Lucky Rails 7

HotWire and Turbo Rails are now first-class citizens in Rails. That means that Hotwire is the default way to implement a Rails app. If you are using Rails as an API-only backend, this likely does not affect you. However, it’s important when structuring a new Rails app to think about how much navigational control you will want to delegate to Rails’s Turbo system and/or how much you want to implement as a single-page app (for example, using a front-end routing system instead of Turbo).

In this crash minicourse I’ll cover Rails 7 only, its major parts and key elements benefits, whats new, what’s changed, and why. Although Rails remains an excellent option for API-only backends (create your rails app with --api-only), Rails 7 major improvements are around the frontend and the new Turbo, Stimulus, and Hotwire paradigms. It is not recommended that you mix these paradigms with Javascript-heavy frontends, like React, Angular, Vue, etc. It’s either—or, and here’s my brief recommendation:

Most dashboard-like apps, apps like Facebook, Github, Shopify, Basecamp, etc will fly just fine using Rails Turbo. Paradigmatically, your business logic will remain on the server (primarily), and you won’t write much business logic into Javascript or the frontend layer.

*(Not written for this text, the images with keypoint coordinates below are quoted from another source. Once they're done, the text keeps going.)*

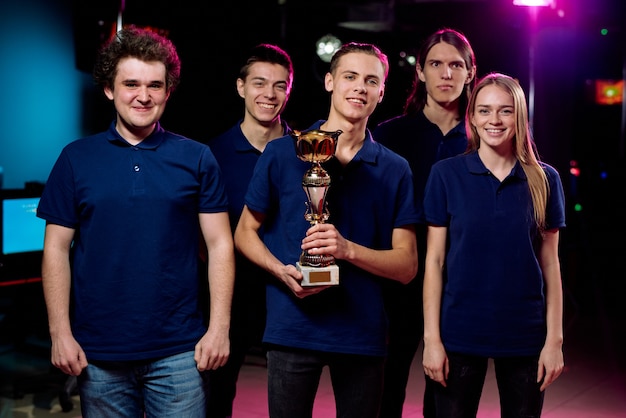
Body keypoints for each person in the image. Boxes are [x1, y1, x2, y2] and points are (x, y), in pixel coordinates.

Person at [36, 26, 235, 417]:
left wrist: (219, 328)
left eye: (154, 85)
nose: (143, 96)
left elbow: (220, 245)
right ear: (109, 89)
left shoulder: (197, 158)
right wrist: (60, 333)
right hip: (99, 351)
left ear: (167, 91)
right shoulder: (76, 159)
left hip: (179, 351)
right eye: (131, 84)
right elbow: (56, 249)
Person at [234, 42, 419, 418]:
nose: (359, 88)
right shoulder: (283, 153)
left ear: (382, 92)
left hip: (362, 333)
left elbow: (407, 266)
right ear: (330, 82)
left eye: (371, 80)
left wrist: (347, 249)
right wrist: (281, 272)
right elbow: (243, 233)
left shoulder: (396, 169)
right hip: (292, 327)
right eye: (350, 77)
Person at [422, 72, 565, 418]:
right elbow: (434, 262)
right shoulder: (445, 174)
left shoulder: (545, 179)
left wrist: (554, 341)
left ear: (519, 117)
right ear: (471, 117)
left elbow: (551, 265)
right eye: (484, 111)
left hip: (525, 334)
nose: (495, 120)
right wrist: (431, 340)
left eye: (505, 111)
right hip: (459, 331)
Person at [372, 27, 476, 418]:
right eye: (436, 64)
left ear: (470, 73)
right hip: (397, 277)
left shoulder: (482, 137)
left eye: (455, 65)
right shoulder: (388, 135)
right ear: (420, 72)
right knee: (385, 383)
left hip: (459, 280)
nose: (445, 74)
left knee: (448, 391)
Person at [206, 43, 294, 418]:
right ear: (241, 87)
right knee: (216, 394)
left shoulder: (306, 150)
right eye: (259, 83)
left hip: (289, 292)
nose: (269, 94)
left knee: (290, 398)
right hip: (232, 294)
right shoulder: (212, 154)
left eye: (279, 85)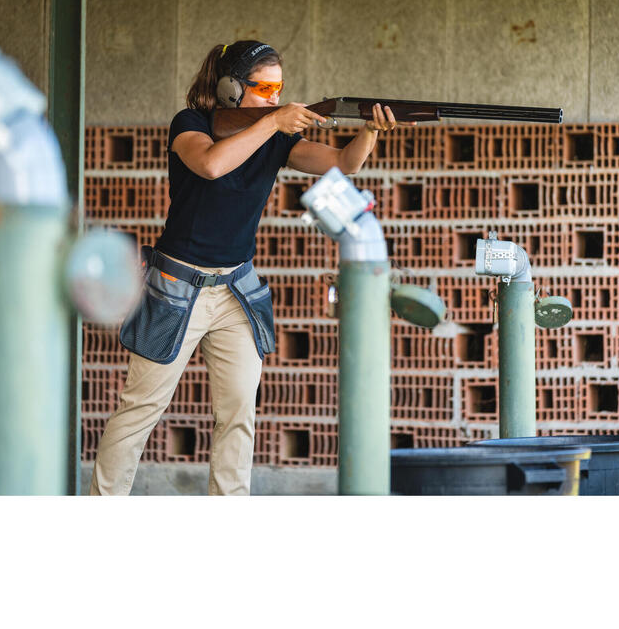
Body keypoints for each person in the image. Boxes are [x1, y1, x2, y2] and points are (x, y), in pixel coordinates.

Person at [90, 40, 405, 495]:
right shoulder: (192, 124)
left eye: (280, 88)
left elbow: (342, 164)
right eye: (265, 88)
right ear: (230, 88)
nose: (276, 97)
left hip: (236, 288)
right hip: (177, 286)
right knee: (140, 408)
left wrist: (370, 131)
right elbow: (212, 164)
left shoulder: (274, 135)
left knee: (238, 414)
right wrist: (275, 122)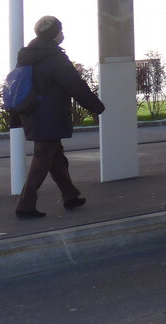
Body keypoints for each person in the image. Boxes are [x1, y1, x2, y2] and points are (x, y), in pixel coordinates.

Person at [12, 15, 105, 219]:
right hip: (49, 115)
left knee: (55, 157)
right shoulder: (54, 57)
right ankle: (25, 205)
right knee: (42, 159)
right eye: (60, 30)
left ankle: (70, 195)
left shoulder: (29, 54)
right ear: (54, 34)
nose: (62, 34)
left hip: (33, 113)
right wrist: (96, 106)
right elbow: (74, 84)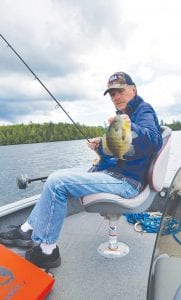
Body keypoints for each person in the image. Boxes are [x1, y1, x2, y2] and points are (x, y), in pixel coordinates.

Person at [0, 72, 162, 269]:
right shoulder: (122, 115)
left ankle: (47, 252)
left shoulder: (143, 111)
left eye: (120, 90)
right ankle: (27, 229)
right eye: (112, 94)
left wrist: (130, 125)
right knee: (56, 177)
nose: (116, 96)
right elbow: (119, 152)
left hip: (128, 183)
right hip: (114, 173)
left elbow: (154, 141)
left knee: (57, 182)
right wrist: (100, 145)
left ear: (133, 89)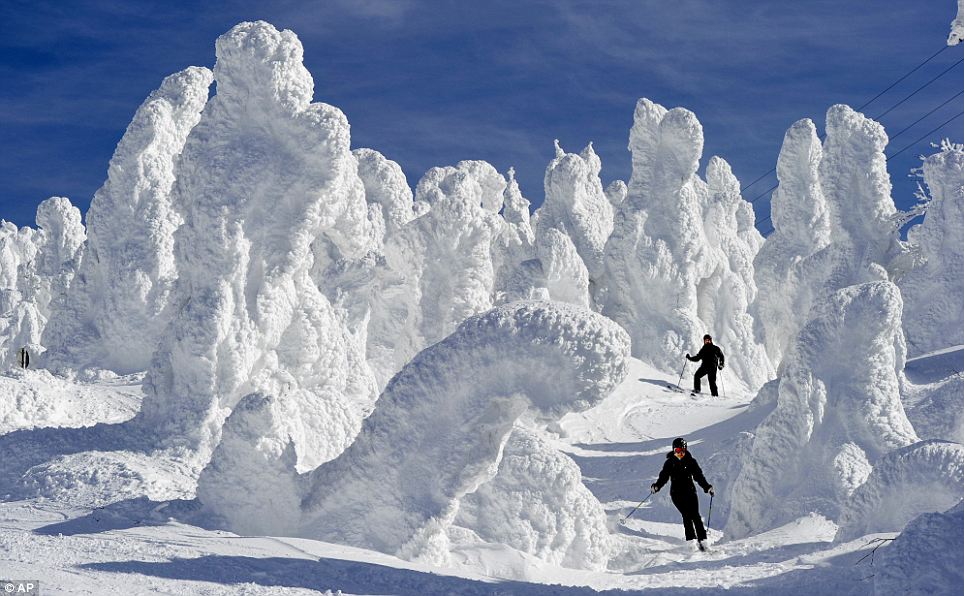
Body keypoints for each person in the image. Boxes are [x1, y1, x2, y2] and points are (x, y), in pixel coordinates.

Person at [651, 437, 714, 551]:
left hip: (690, 492)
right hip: (677, 494)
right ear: (673, 450)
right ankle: (691, 542)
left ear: (686, 450)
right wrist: (657, 486)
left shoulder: (691, 461)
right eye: (677, 451)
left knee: (695, 515)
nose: (680, 453)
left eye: (682, 450)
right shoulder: (670, 463)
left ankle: (703, 541)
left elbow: (698, 476)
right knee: (687, 516)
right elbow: (663, 477)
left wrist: (707, 487)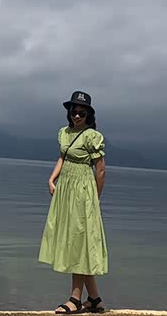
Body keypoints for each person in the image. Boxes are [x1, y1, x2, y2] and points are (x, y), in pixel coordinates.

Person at [38, 90, 108, 314]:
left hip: (82, 192)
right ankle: (94, 300)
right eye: (74, 111)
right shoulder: (64, 133)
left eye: (82, 113)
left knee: (78, 243)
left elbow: (100, 170)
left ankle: (75, 299)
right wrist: (52, 179)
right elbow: (63, 157)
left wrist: (95, 199)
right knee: (74, 240)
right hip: (65, 190)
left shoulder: (91, 136)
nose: (77, 116)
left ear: (88, 115)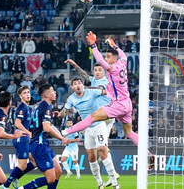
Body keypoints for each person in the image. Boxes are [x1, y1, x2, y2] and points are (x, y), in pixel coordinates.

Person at [62, 32, 154, 170]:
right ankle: (148, 153)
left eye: (108, 57)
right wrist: (115, 45)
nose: (106, 58)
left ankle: (65, 132)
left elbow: (99, 60)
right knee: (129, 133)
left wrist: (93, 45)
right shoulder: (123, 61)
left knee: (92, 117)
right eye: (106, 56)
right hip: (127, 103)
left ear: (114, 59)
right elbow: (123, 54)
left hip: (117, 104)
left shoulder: (114, 69)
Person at [57, 78, 120, 189]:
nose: (78, 85)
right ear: (72, 87)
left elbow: (107, 92)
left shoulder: (92, 92)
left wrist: (116, 94)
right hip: (87, 129)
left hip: (99, 125)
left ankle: (115, 183)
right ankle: (100, 183)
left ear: (83, 85)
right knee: (91, 157)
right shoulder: (72, 99)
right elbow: (65, 111)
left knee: (102, 151)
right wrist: (60, 114)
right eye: (75, 84)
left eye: (79, 83)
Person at [65, 59, 120, 186]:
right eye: (95, 70)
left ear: (104, 72)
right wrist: (75, 65)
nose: (97, 72)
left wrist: (82, 88)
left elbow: (97, 89)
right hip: (97, 117)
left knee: (102, 146)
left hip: (105, 115)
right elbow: (84, 74)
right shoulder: (94, 79)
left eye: (100, 70)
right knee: (98, 144)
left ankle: (113, 172)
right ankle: (106, 165)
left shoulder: (105, 82)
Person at [14, 84, 70, 189]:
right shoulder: (46, 107)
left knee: (58, 171)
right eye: (52, 91)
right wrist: (62, 138)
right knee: (50, 178)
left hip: (43, 142)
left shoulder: (39, 106)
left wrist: (51, 116)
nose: (55, 92)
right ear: (46, 94)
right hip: (39, 145)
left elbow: (38, 125)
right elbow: (46, 127)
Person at [0, 86, 37, 189]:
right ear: (20, 96)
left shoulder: (27, 107)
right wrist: (28, 132)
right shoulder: (22, 107)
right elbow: (17, 123)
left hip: (24, 138)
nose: (28, 94)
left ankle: (16, 177)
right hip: (21, 138)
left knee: (35, 161)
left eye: (28, 92)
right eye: (25, 93)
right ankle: (5, 185)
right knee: (22, 165)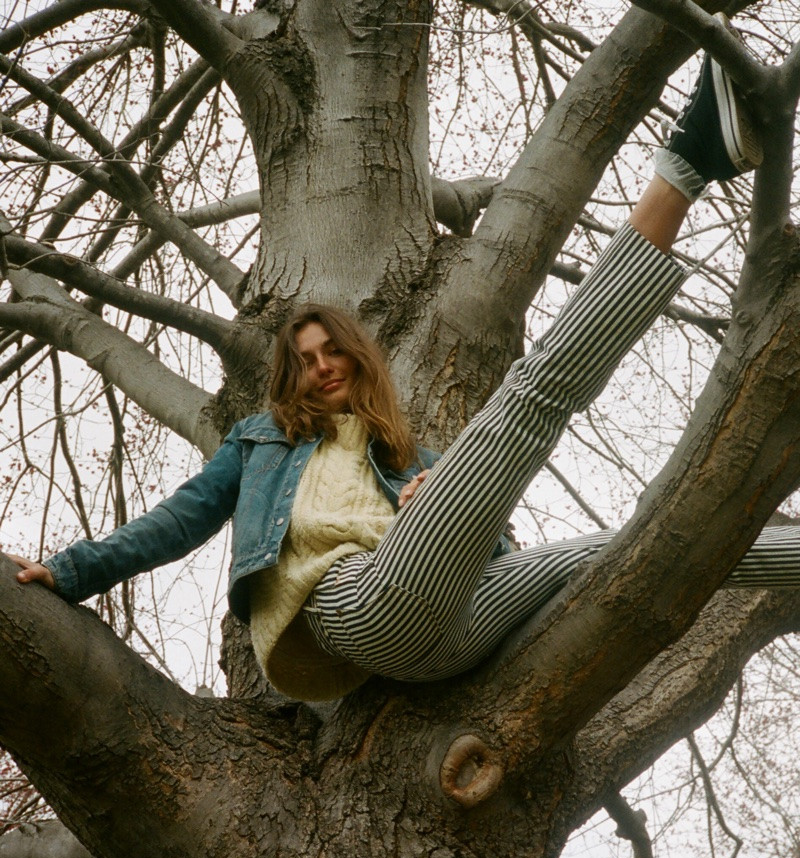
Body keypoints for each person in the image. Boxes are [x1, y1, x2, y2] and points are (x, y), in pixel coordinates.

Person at [10, 32, 790, 701]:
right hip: (351, 616)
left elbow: (491, 554)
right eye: (304, 361)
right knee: (529, 403)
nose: (321, 368)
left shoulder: (406, 454)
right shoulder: (258, 444)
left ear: (357, 357)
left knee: (625, 548)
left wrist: (431, 500)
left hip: (452, 641)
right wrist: (70, 571)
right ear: (290, 380)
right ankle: (685, 166)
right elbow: (176, 521)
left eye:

That will cover 80% of apps out there. These apps need a lot of quick user interaction that treats the client as a dumb terminal and leaves the view rendering to Rails.

The kinds of apps that Turbo Rails will not be suitable for are apps which are necessarily data-heavy on the frontend or apps that require specific animations when flipping between views. (Turbo Rails handles your transitions and the options are limited.)

For example: charts & graphs, interactive gaming experiences, super interactive/immersive VR experiences, highly immersive mobile or browser experiences. Also, apps that need specific animations between steps (like games). For these apps, you need the data to be very close to the user, and you want to harness that fact to build highly interactive or animated experiences. For these kinds of apps you might do best to consider a more data-centric frontend paradigm.

Unless you want to split you app into different sections, I would not recommend mixing & matching React, Vue, Angular, etc with Turbo Rails. Turbo Rails is an all-in solution that takes over all link clicks and forms on your website. You must know how it works or else you will be thrown off and get unexpected errors. In this lesson, I will cover Turbo Rails, Hotwire, and Stimulus to set you up for success with Rails 7.

(For my apps, sometimes I build do build some sections of the app in React while still using Turbo Rails for the primary navigation. However, I am very careful to make sure to separate my React parts from the Turbo Rails interactions and it takes more work. To find out my about this, see Option B in my Rails Heart React Series.)